The lawsuit notes that the vast majority of Texas’ population growth over the past decade came from Black, Latino and Asian people, but the new maps that state Republicans drew doesn’t give any of these communities new opportunities to choose their own representatives.

Instead, the maps pack Black and Latino communities into bizarre-shaped districts — a Dallas-area one is referred to as a “seahorse” shape — while preserving safe seats for white Republicans.

That article quotes Associate Attorney General Vanita Gupta as saying, “This is not the first time that Texas has acted to minimize the voting rights of its minority citizens.” And, “Decade after decade, courts have found that Texas has enacted redistricting plans that deliberately dilute the voting strength of Latino and Black voters and that violate the Voting Rights Act.”

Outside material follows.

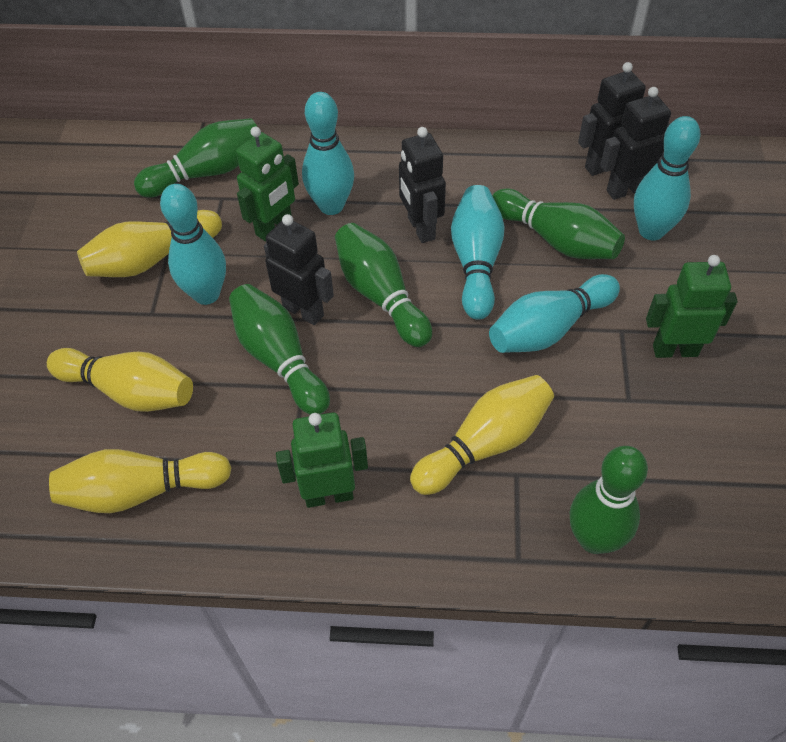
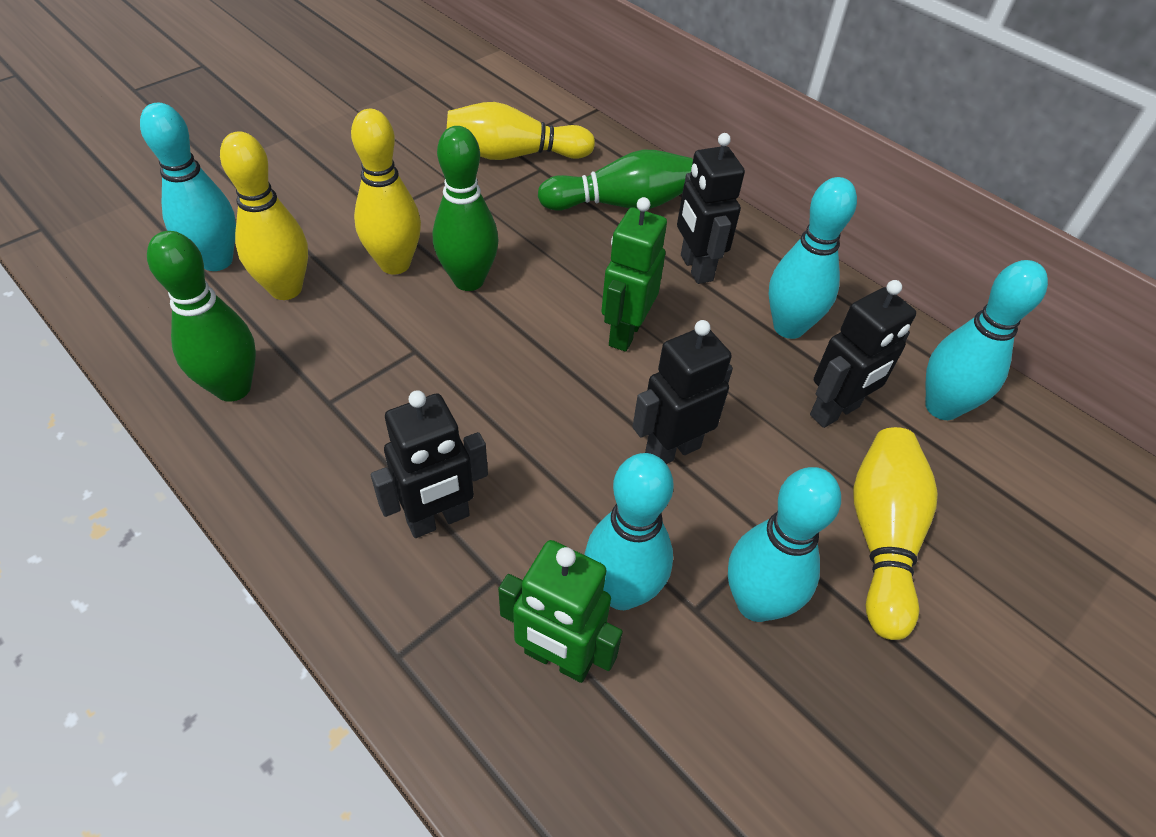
green bowling pin: [134,118,257,197] [229,284,330,415] [335,223,432,347] [492,189,625,259] [570,446,648,554] = 5 -> [147,231,256,402] [433,126,499,291] [538,150,693,211] = 3
green robot: [236,127,299,241] [276,413,368,508] [646,255,737,358] = 3 -> [498,540,623,683] [601,197,667,352] = 2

Disputes over remapping congressional districts is nothing new. In fact, the term “gerrymandering” — used to describe what Texas is accused of — dates back to 1812, when Elbridge Gerry (who later went on to be vice president of the United States) was governor of Massachusetts. Gerry (often mispronounced as “Jerry,” though it should have be a hard “G” and sound more like “Gary”) signed a bill that created an oddly-shaped district that resembled a salamander. His name was combined with salamander to create the portmanteau “Gerrymander.”

What is fairly new (only dating back to the 1965 Voting Rights Act) is the requirement of “preclearance” before certain states could change their maps. And that is the real issue here: The 2013 Supreme Court ruling in Shelby County v. Holder ruled as unconstitutional the provision in the Voting Rights Act that required “preclearance” by either the U.S. Attorney General or a three-judge panel of the United States District Court for the District of Columbia.

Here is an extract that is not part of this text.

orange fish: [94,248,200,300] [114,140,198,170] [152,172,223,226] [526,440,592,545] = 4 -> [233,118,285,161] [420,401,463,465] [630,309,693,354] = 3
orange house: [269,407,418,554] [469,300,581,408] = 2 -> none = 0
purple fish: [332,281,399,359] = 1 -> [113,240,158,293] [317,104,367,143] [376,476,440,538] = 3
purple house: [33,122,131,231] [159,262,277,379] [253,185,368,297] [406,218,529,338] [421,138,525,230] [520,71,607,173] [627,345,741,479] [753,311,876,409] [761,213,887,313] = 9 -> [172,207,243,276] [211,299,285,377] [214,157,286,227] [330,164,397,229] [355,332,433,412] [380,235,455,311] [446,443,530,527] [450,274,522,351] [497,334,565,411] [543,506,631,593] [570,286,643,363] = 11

That was after the 2010 census. With the 2020 census setting the stage for Texas to again remap its districts, the Biden DOJ appears to be chomping at the bit to regain its dominance over this issue — which is clearly a states’ rights issue.

That this is true is apparent by remarks made by Attorney General Merrick Garland. As The Hill reports:

Garland on Monday bemoaned a 2013 Supreme Court decision that eliminated DOJ’s so-called preclearance authority, which had allowed the department to screen proposed changes to voting procedures in states with a history of racial discrimination in elections before they took effect.

He reiterated his previous calls on Congress to restore preclearance authority, but said that in the meantime “the department will use all available authorities and resources to continue protecting the right to vote.”

The DOJ suit asks the court to block Texas from holding elections under its contested map and to order the state to redraw its districts in compliance with federal law.

In an era in which the federal government acts as the final arbiter of everything, statists of every stripe resist any challenge to that model. To allow Texas the ability to make its own maps — unhindered by the will of the federal leviathan — is unthinkable.

The DOJ’s accusation of racism is just that — an accusation, not a fact. Sometimes, a map is just a map. The natural arbiter of this issue should be the courts of the state of Texas. But here again — as is the case far too often (read: almost always) — the federal government sees an opportunity to make an accusation and then use that accusation as a justification to grab a state by the throat and tighten that grip into a stranglehold.

With DOJ preclearance off the table as a result of the Supreme Court’s 2013 decision in Shelby, the statists need a new tactic. That tactic appears to be this federal suit to stop the new maps from going into effect. If this succeeds, the statists gain another point. If it fails, then — as Garland said — the plan is to pressure congress “to restore preclearance authority” though it was already ruled unconstitutional.